According to a spokesperson for Amazon.com, “once we receive a returned product we conduct a thorough inspection to determine if it can be sold to another customer as either ‘new’ or ‘used.’ If sellable as new, it goes back on the shelf. If we determine it can be sold as used, the team takes the necessary steps to ensure it is a quality product that customers will be happy with once purchased. We work hard to reduce the amount that goes to liquidation.”
Best Buy uses a number of methods to minimize the cost of returns, including selling open box items on its website and hosting a sales event for open box merchandise right after Christmas. The retailer also has a small number of Best Buy Outlets where open box and slightly damaged major appliances are sold.
“Retailers are looking for new ways to make money and find margin,” B-Stock’s Moriarty said. “There are macro trends making returns increase over time, and there are better mouse traps out there today that make it less costly to handle a return.”
B-Stock builds individual online marketplaces for retailers or brands to sell returned, liquidated or excess merchandise in bulk quantities to certified resellers. Moriarty said the volume of inventory sold on its site grew 100 percent from 2017 to 2018. In addition to Best Buy, B-Stock clients include Walmart, Amazon, Macy’s, Lowe’s, and GameStop, among others. While B-Stock offers the option for warehouse storage of merchandise at CH Robinson warehouses throughout the country, B-Stock never takes financial ownership nor logistics control of the inventory being resold.

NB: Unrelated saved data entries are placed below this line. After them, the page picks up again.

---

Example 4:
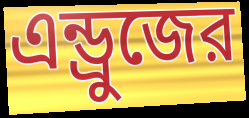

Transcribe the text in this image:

এন্ড্রুজের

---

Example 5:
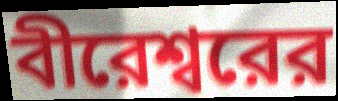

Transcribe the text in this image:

বীরেশ্বরের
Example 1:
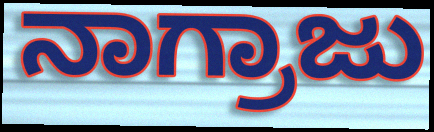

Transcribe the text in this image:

ನಾಗ್ರಾಜು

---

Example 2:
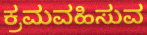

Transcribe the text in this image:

ಕ್ರಮವಹಿಸುವ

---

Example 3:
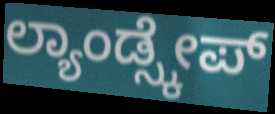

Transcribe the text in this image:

ಲ್ಯಾಂಡ್ಸ್ಕೇಪ್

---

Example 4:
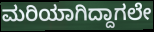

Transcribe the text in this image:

ಮರಿಯಾಗಿದ್ದಾಗಲೇ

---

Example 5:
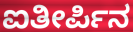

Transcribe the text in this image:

ಐತೀರ್ಪಿನ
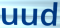
uud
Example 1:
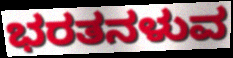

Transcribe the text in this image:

ಭರತನಳುವ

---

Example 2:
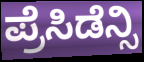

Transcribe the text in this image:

ಪ್ರೆಸಿಡೆನ್ಸಿ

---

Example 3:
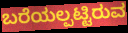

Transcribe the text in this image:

ಬರೆಯಲ್ಪಟ್ಟಿರುವ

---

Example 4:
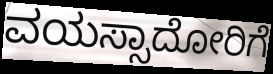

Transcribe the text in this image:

ವಯಸ್ಸಾದೋರಿಗೆ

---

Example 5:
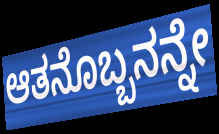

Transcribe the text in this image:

ಆತನೊಬ್ಬನನ್ನೇ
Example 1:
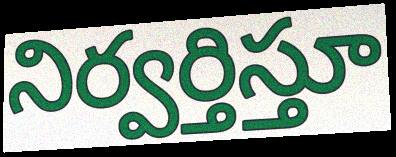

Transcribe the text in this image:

నిర్వర్తిస్తూ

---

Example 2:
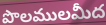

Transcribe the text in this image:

పొలములమీద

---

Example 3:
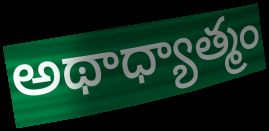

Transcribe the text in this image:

అథాధ్యాత్మం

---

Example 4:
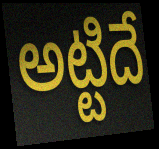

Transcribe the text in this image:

అట్టిదే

“Typically, our clients get a 30 to 80 percent price increase from how they used to do it,” Moriarty said, even in the online auction website format B-Stock sets up for the retailers. Retailers can restrict where a reseller can sell items. For example, they can require resellers to export the merchandise. Moriarty said much of the inventory is resold on Amazon, eBay or in other small local stores.

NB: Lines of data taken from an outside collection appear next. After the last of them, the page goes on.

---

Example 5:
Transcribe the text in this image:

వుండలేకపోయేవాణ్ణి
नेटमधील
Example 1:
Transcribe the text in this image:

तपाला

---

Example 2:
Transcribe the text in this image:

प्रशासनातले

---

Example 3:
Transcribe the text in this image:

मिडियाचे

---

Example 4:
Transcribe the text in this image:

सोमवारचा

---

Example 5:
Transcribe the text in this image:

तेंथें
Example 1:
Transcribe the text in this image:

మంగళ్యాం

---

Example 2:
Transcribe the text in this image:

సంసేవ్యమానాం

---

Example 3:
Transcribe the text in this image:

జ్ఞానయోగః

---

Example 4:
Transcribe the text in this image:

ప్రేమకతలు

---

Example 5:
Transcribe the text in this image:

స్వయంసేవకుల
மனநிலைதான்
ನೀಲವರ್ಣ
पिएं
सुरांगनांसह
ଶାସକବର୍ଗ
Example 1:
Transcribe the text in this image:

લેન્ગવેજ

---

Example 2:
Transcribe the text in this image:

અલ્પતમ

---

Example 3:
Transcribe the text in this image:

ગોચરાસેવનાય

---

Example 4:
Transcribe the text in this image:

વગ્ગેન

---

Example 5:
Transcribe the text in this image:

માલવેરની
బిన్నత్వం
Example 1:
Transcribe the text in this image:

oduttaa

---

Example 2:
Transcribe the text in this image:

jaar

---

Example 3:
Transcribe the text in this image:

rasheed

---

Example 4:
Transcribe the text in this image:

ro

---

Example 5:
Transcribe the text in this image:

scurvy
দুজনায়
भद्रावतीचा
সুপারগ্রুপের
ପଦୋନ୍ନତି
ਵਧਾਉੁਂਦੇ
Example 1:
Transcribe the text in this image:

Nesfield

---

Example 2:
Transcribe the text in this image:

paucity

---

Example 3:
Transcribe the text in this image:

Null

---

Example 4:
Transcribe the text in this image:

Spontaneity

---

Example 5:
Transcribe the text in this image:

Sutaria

Optoro sells software platforms to retailers and brands that identify the best option for maximizing the value or lowering the cost of returned items on a case-by-case basis. Options could include restocking, refurbishing, liquidating, donating or recycling. Its clients include Target, Under Armour, Jet, BJ’s Wholesale Club, Staples, and Groupon. Optoro also has its own liquidation channels, Blinq.com, for liquidation resale to consumers, and Bulq.com, for liquidation resale to resellers.

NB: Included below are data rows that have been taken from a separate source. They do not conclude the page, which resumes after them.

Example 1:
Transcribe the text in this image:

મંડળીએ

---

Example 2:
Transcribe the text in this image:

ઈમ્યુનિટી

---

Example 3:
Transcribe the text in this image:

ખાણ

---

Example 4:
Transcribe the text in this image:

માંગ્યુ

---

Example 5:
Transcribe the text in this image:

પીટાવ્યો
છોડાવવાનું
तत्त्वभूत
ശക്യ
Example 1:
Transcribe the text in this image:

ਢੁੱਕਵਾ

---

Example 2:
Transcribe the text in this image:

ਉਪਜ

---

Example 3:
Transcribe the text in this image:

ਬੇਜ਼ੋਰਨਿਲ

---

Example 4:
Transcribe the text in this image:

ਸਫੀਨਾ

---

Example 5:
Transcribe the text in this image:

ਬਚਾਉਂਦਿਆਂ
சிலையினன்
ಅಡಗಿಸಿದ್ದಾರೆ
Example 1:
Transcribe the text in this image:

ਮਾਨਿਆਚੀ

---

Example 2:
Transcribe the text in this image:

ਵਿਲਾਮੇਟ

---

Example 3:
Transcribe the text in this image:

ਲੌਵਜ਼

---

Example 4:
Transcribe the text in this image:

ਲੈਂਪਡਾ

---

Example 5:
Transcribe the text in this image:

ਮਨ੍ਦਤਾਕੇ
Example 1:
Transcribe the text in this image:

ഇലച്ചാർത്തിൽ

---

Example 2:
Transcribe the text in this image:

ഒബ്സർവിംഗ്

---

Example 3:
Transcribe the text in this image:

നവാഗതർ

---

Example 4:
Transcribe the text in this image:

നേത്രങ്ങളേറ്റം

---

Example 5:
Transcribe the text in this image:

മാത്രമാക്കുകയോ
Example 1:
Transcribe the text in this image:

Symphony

“We can increase a retailer or brand’s return recovery amount, in many cases, by 25 percent. If it is items that are not going back in stock, we can double or triple the recovery in some cases,” Moore said.
Happy Returns offers technologies and logistics at nearly 300 U.S. locations to allow online purchases to be returned in person when the retailer doesn’t have a physical store. Direct-to-consumer brand start-ups like Everlane, Untuckit and Rothy’s work with Happy Returns, which has put its so-called return bars in malls, on college campuses and even stores like Sur La Table and Paper Source. Happy Returns packages it up for the shopper, sorts the returns by retailer, then ships in bulk to return hubs less expensively than the postal service offers.
“In aggregate, Happy Returns sees a cost savings upwards of 25 percent for our retailers,” said Happy Returns’ Sobie. He attributes this to the combination of hard cost savings of its network compared to shipping and the soft savings of lowering customer service inquires.
While there are technologies to reduce returns like 3D body scanning and other fit innovations, “it’s not working,” Sobie said.
Keeping shoppers happy is harder to quantify, but extremely valuable.
“Returns is a battleground for customers,” Moore said. “It’s a way to win more customers, to get them coming back and to get data so that you know how to better stock items and better make items for your customers as well.”